*PROVIDED RECORDS*.
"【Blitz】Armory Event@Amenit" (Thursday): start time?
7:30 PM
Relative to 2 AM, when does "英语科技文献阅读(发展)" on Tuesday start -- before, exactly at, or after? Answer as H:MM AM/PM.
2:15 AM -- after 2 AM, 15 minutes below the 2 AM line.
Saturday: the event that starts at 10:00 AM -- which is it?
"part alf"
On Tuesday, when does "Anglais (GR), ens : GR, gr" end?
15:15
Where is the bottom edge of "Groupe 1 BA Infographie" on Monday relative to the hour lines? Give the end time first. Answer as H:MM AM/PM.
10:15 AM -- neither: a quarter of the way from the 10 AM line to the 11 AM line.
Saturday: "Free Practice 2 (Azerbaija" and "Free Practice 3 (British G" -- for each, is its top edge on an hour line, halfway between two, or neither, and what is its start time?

*AIM OF THE EXERCISE*. Rewrite the records above with "Saturday" swapped for "Sunday" wherever it appears, changing nothing else.

*SOLUTION*.
"【Blitz】Armory Event@Amenit" (Thursday): start time?
7:30 PM
Relative to 2 AM, when does "英语科技文献阅读(发展)" on Tuesday start -- before, exactly at, or after? Answer as H:MM AM/PM.
2:15 AM -- after 2 AM, 15 minutes below the 2 AM line.
Sunday: the event that starts at 10:00 AM -- which is it?
"part alf"
On Tuesday, when does "Anglais (GR), ens : GR, gr" end?
15:15
Where is the bottom edge of "Groupe 1 BA Infographie" on Monday relative to the hour lines? Give the end time first. Answer as H:MM AM/PM.
10:15 AM -- neither: a quarter of the way from the 10 AM line to the 11 AM line.
Sunday: "Free Practice 2 (Azerbaija" and "Free Practice 3 (British G" -- for each, is its top edge on an hour line, halfway between two, or neither, and what is its start time?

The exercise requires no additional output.